> _Document text_
The first machine operating-state monitoring
method of the present invention may further comprise: a
rotational phase difference deciding step of deciding
whether or not the rotational phase difference calculated
by the rotational phase difference calculating step is
a predetermined value or greater; and an alarm output step
of outputting an alarm when it is decided in the rotational
phase difference deciding step that the rotational phase
difference is the predetermined value or greater.
In addition, the first machine operating-state
monitoring method of the present invention may further
comprise a display step of displaying the rotational phase
difference calculated by the rotational phase difference
calculating step on a display section in a time-series
manner.
In accordance with the present invention, there
is provided a second machine operating-state monitoring
method of monitoring an operating state of a machine
provided within a factory by a factory-side system and
a remote-side system connected through a transfer medium,
the monitoring method comprising the steps of: detecting
a rotational phase difference by the aforementioned
rotational phase difference detecting system provided in
the factory-side system; transmitting information on the
detected rotational phase difference from the factory- side
system to the remote-side system through the transfer
medium; deciding whether or not the rotational phase
difference is a predetermined value or greater, based on
the rotational phase difference information received by
a rotational phase difference deciding section provided
in the remote-side system; transmitting a signal from the
remote-side system to the factory-side system through the
transfer medium when the phase difference deciding section
decides that the rotational phase difference is the
predetermined value or greater; and outputting an alarm
by alarm means provided in the factory-side system when
the signal is received.

> _Brief 1_
Answer these questions from the machine-monitoring excerpt:
(a) How does the display step of the first method show the rotational phase difference?
(b) In the second method, what connects the factory-side system and the remote-side system?
(c) In the second method, which system has the alarm means?
> _Brief 2_
Copy the machine-monitoring excerpt word for word, starting with "The first machine operating-state monitoring" and going on through "value or greater.".
> _Brief 3_
Continue the machine-monitoring excerpt from its last sentence.
The material has no part in this work.

> _Information shown_
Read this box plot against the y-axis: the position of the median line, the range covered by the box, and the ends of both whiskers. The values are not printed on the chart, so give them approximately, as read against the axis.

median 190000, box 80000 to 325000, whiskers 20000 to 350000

> _Response box 1_
(a) It shows the rotational phase difference on a display section in a time-series manner.
(b) A transfer medium connects them.
(c) The factory-side system has the alarm means.

> _Response box 2_
The first machine operating-state monitoring
method of the present invention may further comprise: a
rotational phase difference deciding step of deciding
whether or not the rotational phase difference calculated
by the rotational phase difference calculating step is
a predetermined value or greater; and an alarm output step
of outputting an alarm when it is decided in the rotational
phase difference deciding step that the rotational phase
difference is the predetermined value or greater.

> _Response box 3_
In accordance with the present invention, there
is provided a third machine operating-state monitoring
method of monitoring an operating state of a machine
provided within a factory by a factory-side system and
a remote-side system connected through a transfer medium,
the monitoring method comprising the steps of: imaging
a second mark provided on a second rotating body by a first
camera provided in the factory-side system when a mark
sensor provided in the factory-side system detects a first
mark provided on a first rotating body; transmitting
information on the imaged second mark from the factory-side
system to the remote-side system through the transfer
medium; calculating a rotational phase difference between
the first and second rotating bodies, based on the
second-mark information received by a rotational phase
difference calculating section provided in the remote-side
system; deciding whether or not the calculated rotational
phase difference is a predetermined value or greater, by
a rotational phase difference deciding section provided
in the remote-side system; transmitting a signal from the
remote-side system to the factory-side system through the
transfer medium when the phase difference deciding section
decides that the rotational phase difference is the
predetermined value or greater; and outputting an alarm
by alarm means provided in the factory-side system when
the signal is received.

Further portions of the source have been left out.